Exercise objective |
Write out all the entries below without any change.

Data shown Block Start

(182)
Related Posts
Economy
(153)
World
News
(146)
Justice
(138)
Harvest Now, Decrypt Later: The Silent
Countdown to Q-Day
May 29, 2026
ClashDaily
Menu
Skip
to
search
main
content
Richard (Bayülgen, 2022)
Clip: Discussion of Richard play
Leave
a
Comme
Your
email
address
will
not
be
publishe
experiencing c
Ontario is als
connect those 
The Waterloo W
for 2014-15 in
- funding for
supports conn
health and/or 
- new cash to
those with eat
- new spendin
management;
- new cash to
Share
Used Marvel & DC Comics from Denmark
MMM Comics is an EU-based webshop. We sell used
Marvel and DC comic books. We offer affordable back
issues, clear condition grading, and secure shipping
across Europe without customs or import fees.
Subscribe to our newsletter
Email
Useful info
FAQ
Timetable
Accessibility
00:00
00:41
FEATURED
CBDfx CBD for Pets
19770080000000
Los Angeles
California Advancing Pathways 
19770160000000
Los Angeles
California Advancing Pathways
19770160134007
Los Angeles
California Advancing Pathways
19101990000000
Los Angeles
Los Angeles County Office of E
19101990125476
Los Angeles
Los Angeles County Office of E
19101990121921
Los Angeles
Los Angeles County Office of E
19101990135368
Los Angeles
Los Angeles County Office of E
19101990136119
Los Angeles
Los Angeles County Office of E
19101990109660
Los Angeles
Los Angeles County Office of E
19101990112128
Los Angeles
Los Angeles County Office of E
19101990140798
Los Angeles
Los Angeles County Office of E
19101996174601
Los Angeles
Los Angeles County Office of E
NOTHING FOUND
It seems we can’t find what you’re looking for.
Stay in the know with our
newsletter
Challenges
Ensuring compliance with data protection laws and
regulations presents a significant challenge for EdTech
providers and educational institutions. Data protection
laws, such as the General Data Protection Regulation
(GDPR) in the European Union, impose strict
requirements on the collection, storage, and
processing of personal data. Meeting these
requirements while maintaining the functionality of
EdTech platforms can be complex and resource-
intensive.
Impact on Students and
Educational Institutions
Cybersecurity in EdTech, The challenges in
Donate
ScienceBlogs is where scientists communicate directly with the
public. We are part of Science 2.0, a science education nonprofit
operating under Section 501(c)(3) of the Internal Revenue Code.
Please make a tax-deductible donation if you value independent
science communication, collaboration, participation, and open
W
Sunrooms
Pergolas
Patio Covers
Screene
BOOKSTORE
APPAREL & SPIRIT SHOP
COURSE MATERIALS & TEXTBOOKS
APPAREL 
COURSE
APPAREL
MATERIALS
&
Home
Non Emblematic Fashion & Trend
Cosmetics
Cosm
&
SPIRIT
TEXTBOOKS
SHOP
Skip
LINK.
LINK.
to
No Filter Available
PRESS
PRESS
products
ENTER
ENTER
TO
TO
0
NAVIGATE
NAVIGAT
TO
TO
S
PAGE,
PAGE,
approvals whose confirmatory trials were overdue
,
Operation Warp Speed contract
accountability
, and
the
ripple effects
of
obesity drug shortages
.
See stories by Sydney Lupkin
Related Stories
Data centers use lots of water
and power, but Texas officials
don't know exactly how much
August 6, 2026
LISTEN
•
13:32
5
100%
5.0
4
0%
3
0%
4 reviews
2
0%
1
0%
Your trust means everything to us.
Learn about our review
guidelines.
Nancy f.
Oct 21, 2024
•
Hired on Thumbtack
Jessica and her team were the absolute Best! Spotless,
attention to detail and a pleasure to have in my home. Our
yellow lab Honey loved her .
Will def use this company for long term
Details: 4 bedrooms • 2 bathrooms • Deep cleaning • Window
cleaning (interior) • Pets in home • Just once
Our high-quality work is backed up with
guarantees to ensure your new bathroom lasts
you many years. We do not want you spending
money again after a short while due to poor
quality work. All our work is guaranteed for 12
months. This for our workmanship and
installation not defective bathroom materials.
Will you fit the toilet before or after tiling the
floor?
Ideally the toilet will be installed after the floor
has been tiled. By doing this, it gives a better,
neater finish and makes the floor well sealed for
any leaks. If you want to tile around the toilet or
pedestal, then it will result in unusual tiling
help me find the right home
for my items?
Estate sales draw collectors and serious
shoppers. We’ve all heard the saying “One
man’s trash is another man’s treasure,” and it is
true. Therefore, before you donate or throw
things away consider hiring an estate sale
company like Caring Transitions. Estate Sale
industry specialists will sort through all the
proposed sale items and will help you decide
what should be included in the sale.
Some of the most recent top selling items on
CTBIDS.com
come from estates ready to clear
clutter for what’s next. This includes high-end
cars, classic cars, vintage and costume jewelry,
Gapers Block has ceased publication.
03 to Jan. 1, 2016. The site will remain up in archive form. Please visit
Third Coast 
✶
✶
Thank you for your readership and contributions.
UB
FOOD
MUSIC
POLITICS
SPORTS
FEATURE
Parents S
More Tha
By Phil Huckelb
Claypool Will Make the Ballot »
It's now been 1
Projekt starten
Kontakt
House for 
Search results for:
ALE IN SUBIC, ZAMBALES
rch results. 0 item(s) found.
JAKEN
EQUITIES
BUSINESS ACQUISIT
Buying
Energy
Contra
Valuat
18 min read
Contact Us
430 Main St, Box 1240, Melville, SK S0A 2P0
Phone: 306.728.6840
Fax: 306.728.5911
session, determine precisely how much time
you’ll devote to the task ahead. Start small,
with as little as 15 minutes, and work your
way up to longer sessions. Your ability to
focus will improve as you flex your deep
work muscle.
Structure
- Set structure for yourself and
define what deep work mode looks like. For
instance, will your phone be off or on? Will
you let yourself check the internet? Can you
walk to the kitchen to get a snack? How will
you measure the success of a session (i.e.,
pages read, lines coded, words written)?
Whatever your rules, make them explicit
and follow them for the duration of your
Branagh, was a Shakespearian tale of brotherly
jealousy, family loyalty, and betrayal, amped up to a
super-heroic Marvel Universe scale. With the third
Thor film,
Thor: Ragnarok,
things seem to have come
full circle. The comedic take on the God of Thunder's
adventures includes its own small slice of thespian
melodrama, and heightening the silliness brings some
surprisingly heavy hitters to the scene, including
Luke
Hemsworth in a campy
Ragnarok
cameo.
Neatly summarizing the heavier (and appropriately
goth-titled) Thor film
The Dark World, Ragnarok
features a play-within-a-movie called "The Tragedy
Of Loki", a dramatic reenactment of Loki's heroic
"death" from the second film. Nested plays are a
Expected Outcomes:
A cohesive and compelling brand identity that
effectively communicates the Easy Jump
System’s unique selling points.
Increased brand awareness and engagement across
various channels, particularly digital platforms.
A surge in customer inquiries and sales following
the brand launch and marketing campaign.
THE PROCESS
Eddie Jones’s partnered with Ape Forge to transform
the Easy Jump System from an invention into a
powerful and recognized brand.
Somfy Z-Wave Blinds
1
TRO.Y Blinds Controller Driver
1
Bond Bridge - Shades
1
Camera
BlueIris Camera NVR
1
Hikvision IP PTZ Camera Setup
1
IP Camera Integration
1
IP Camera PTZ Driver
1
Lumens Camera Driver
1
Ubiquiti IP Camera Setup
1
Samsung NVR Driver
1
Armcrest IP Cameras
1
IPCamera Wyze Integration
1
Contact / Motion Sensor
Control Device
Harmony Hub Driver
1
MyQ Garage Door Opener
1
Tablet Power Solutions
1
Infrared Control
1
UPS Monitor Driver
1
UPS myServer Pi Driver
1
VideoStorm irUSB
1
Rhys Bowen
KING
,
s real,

Data shown Block End

Result of this task |
(182)
Related Posts
Economy
(153)
World
News
(146)
Justice
(138)
Harvest Now, Decrypt Later: The Silent
Countdown to Q-Day
May 29, 2026
ClashDaily
Menu
Skip
to
search
main
content
Richard (Bayülgen, 2022)
Clip: Discussion of Richard play
Leave
a
Comme
Your
email
address
will
not
be
publishe
experiencing c
Ontario is als
connect those 
The Waterloo W
for 2014-15 in
- funding for
supports conn
health and/or 
- new cash to
those with eat
- new spendin
management;
- new cash to
Share
Used Marvel & DC Comics from Denmark
MMM Comics is an EU-based webshop. We sell used
Marvel and DC comic books. We offer affordable back
issues, clear condition grading, and secure shipping
across Europe without customs or import fees.
Subscribe to our newsletter
Email
Useful info
FAQ
Timetable
Accessibility
00:00
00:41
FEATURED
CBDfx CBD for Pets
19770080000000
Los Angeles
California Advancing Pathways 
19770160000000
Los Angeles
California Advancing Pathways
19770160134007
Los Angeles
California Advancing Pathways
19101990000000
Los Angeles
Los Angeles County Office of E
19101990125476
Los Angeles
Los Angeles County Office of E
19101990121921
Los Angeles
Los Angeles County Office of E
19101990135368
Los Angeles
Los Angeles County Office of E
19101990136119
Los Angeles
Los Angeles County Office of E
19101990109660
Los Angeles
Los Angeles County Office of E
19101990112128
Los Angeles
Los Angeles County Office of E
19101990140798
Los Angeles
Los Angeles County Office of E
19101996174601
Los Angeles
Los Angeles County Office of E
NOTHING FOUND
It seems we can’t find what you’re looking for.
Stay in the know with our
newsletter
Challenges
Ensuring compliance with data protection laws and
regulations presents a significant challenge for EdTech
providers and educational institutions. Data protection
laws, such as the General Data Protection Regulation
(GDPR) in the European Union, impose strict
requirements on the collection, storage, and
processing of personal data. Meeting these
requirements while maintaining the functionality of
EdTech platforms can be complex and resource-
intensive.
Impact on Students and
Educational Institutions
Cybersecurity in EdTech, The challenges in
Donate
ScienceBlogs is where scientists communicate directly with the
public. We are part of Science 2.0, a science education nonprofit
operating under Section 501(c)(3) of the Internal Revenue Code.
Please make a tax-deductible donation if you value independent
science communication, collaboration, participation, and open
W
Sunrooms
Pergolas
Patio Covers
Screene
BOOKSTORE
APPAREL & SPIRIT SHOP
COURSE MATERIALS & TEXTBOOKS
APPAREL 
COURSE
APPAREL
MATERIALS
&
Home
Non Emblematic Fashion & Trend
Cosmetics
Cosm
&
SPIRIT
TEXTBOOKS
SHOP
Skip
LINK.
LINK.
to
No Filter Available
PRESS
PRESS
products
ENTER
ENTER
TO
TO
0
NAVIGATE
NAVIGAT
TO
TO
S
PAGE,
PAGE,
approvals whose confirmatory trials were overdue
,
Operation Warp Speed contract
accountability
, and
the
ripple effects
of
obesity drug shortages
.
See stories by Sydney Lupkin
Related Stories
Data centers use lots of water
and power, but Texas officials
don't know exactly how much
August 6, 2026
LISTEN
•
13:32
5
100%
5.0
4
0%
3
0%
4 reviews
2
0%
1
0%
Your trust means everything to us.
Learn about our review
guidelines.
Nancy f.
Oct 21, 2024
•
Hired on Thumbtack
Jessica and her team were the absolute Best! Spotless,
attention to detail and a pleasure to have in my home. Our
yellow lab Honey loved her .
Will def use this company for long term
Details: 4 bedrooms • 2 bathrooms • Deep cleaning • Window
cleaning (interior) • Pets in home • Just once
Our high-quality work is backed up with
guarantees to ensure your new bathroom lasts
you many years. We do not want you spending
money again after a short while due to poor
quality work. All our work is guaranteed for 12
months. This for our workmanship and
installation not defective bathroom materials.
Will you fit the toilet before or after tiling the
floor?
Ideally the toilet will be installed after the floor
has been tiled. By doing this, it gives a better,
neater finish and makes the floor well sealed for
any leaks. If you want to tile around the toilet or
pedestal, then it will result in unusual tiling
help me find the right home
for my items?
Estate sales draw collectors and serious
shoppers. We’ve all heard the saying “One
man’s trash is another man’s treasure,” and it is
true. Therefore, before you donate or throw
things away consider hiring an estate sale
company like Caring Transitions. Estate Sale
industry specialists will sort through all the
proposed sale items and will help you decide
what should be included in the sale.
Some of the most recent top selling items on
CTBIDS.com
come from estates ready to clear
clutter for what’s next. This includes high-end
cars, classic cars, vintage and costume jewelry,
Gapers Block has ceased publication.
03 to Jan. 1, 2016. The site will remain up in archive form. Please visit
Third Coast 
✶
✶
Thank you for your readership and contributions.
UB
FOOD
MUSIC
POLITICS
SPORTS
FEATURE
Parents S
More Tha
By Phil Huckelb
Claypool Will Make the Ballot »
It's now been 1
Projekt starten
Kontakt
House for 
Search results for:
ALE IN SUBIC, ZAMBALES
rch results. 0 item(s) found.
JAKEN
EQUITIES
BUSINESS ACQUISIT
Buying
Energy
Contra
Valuat
18 min read
Contact Us
430 Main St, Box 1240, Melville, SK S0A 2P0
Phone: 306.728.6840
Fax: 306.728.5911
session, determine precisely how much time
you’ll devote to the task ahead. Start small,
with as little as 15 minutes, and work your
way up to longer sessions. Your ability to
focus will improve as you flex your deep
work muscle.
Structure
- Set structure for yourself and
define what deep work mode looks like. For
instance, will your phone be off or on? Will
you let yourself check the internet? Can you
walk to the kitchen to get a snack? How will
you measure the success of a session (i.e.,
pages read, lines coded, words written)?
Whatever your rules, make them explicit
and follow them for the duration of your
Branagh, was a Shakespearian tale of brotherly
jealousy, family loyalty, and betrayal, amped up to a
super-heroic Marvel Universe scale. With the third
Thor film,
Thor: Ragnarok,
things seem to have come
full circle. The comedic take on the God of Thunder's
adventures includes its own small slice of thespian
melodrama, and heightening the silliness brings some
surprisingly heavy hitters to the scene, including
Luke
Hemsworth in a campy
Ragnarok
cameo.
Neatly summarizing the heavier (and appropriately
goth-titled) Thor film
The Dark World, Ragnarok
features a play-within-a-movie called "The Tragedy
Of Loki", a dramatic reenactment of Loki's heroic
"death" from the second film. Nested plays are a
Expected Outcomes:
A cohesive and compelling brand identity that
effectively communicates the Easy Jump
System’s unique selling points.
Increased brand awareness and engagement across
various channels, particularly digital platforms.
A surge in customer inquiries and sales following
the brand launch and marketing campaign.
THE PROCESS
Eddie Jones’s partnered with Ape Forge to transform
the Easy Jump System from an invention into a
powerful and recognized brand.
Somfy Z-Wave Blinds
1
TRO.Y Blinds Controller Driver
1
Bond Bridge - Shades
1
Camera
BlueIris Camera NVR
1
Hikvision IP PTZ Camera Setup
1
IP Camera Integration
1
IP Camera PTZ Driver
1
Lumens Camera Driver
1
Ubiquiti IP Camera Setup
1
Samsung NVR Driver
1
Armcrest IP Cameras
1
IPCamera Wyze Integration
1
Contact / Motion Sensor
Control Device
Harmony Hub Driver
1
MyQ Garage Door Opener
1
Tablet Power Solutions
1
Infrared Control
1
UPS Monitor Driver
1
UPS myServer Pi Driver
1
VideoStorm irUSB
1
Rhys Bowen
KING
,
s real,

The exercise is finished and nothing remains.